● **What is needed**: Report each line in the data below that contains the string "drizzle", copying every such line in full.

● **Dataset records**:

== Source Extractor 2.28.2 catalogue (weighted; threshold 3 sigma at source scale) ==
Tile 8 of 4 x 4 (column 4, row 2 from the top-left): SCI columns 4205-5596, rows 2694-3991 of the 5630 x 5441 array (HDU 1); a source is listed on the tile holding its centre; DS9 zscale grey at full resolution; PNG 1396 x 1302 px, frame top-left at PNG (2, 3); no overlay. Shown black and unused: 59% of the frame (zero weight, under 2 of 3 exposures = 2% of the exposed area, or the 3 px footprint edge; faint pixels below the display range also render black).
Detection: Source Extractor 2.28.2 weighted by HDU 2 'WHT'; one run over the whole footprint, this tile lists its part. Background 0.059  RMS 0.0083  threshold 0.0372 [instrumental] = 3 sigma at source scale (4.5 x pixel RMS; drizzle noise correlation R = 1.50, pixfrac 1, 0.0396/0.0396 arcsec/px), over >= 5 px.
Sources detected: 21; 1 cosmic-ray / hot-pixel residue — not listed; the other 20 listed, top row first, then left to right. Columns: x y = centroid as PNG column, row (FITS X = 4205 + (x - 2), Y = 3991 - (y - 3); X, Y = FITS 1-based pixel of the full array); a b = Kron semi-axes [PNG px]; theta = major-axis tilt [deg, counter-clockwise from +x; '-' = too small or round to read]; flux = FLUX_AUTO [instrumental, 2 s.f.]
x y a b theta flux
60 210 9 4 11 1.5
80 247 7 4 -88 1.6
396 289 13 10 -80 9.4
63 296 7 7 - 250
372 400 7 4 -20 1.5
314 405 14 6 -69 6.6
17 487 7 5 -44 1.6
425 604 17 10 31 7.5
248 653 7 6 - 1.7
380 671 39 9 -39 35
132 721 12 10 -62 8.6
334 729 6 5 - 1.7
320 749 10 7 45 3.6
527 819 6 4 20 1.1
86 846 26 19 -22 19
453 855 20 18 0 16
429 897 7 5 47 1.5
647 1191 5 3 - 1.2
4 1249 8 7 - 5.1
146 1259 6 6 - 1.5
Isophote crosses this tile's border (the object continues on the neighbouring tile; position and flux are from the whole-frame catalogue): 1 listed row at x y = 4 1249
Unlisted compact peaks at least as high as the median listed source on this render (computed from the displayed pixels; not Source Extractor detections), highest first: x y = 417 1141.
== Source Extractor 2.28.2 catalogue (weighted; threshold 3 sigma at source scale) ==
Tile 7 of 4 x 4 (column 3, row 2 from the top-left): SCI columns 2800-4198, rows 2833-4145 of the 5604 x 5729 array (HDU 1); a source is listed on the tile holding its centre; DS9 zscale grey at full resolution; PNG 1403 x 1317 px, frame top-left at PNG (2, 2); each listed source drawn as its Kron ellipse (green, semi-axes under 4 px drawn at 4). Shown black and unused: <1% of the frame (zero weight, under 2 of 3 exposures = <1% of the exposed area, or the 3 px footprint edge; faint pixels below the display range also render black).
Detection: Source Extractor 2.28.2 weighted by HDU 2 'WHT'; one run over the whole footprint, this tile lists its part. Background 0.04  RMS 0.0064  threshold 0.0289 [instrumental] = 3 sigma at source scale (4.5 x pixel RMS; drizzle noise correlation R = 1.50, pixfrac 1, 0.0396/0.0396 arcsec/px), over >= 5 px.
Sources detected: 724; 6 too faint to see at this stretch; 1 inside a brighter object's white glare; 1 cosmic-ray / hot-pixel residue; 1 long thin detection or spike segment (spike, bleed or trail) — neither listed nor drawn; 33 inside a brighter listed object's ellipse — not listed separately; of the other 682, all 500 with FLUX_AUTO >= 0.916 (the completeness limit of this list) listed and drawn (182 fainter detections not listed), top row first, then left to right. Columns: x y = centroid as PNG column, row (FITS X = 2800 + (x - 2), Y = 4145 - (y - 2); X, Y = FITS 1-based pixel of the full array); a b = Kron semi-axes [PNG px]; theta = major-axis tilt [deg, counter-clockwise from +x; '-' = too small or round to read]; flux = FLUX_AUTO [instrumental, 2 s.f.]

● **Correct response**:
Detection: Source Extractor 2.28.2 weighted by HDU 2 'WHT'; one run over the whole footprint, this tile lists its part. Background 0.059  RMS 0.0083  threshold 0.0372 [instrumental] = 3 sigma at source scale (4.5 x pixel RMS; drizzle noise correlation R = 1.50, pixfrac 1, 0.0396/0.0396 arcsec/px), over >= 5 px.
Detection: Source Extractor 2.28.2 weighted by HDU 2 'WHT'; one run over the whole footprint, this tile lists its part. Background 0.04  RMS 0.0064  threshold 0.0289 [instrumental] = 3 sigma at source scale (4.5 x pixel RMS; drizzle noise correlation R = 1.50, pixfrac 1, 0.0396/0.0396 arcsec/px), over >= 5 px.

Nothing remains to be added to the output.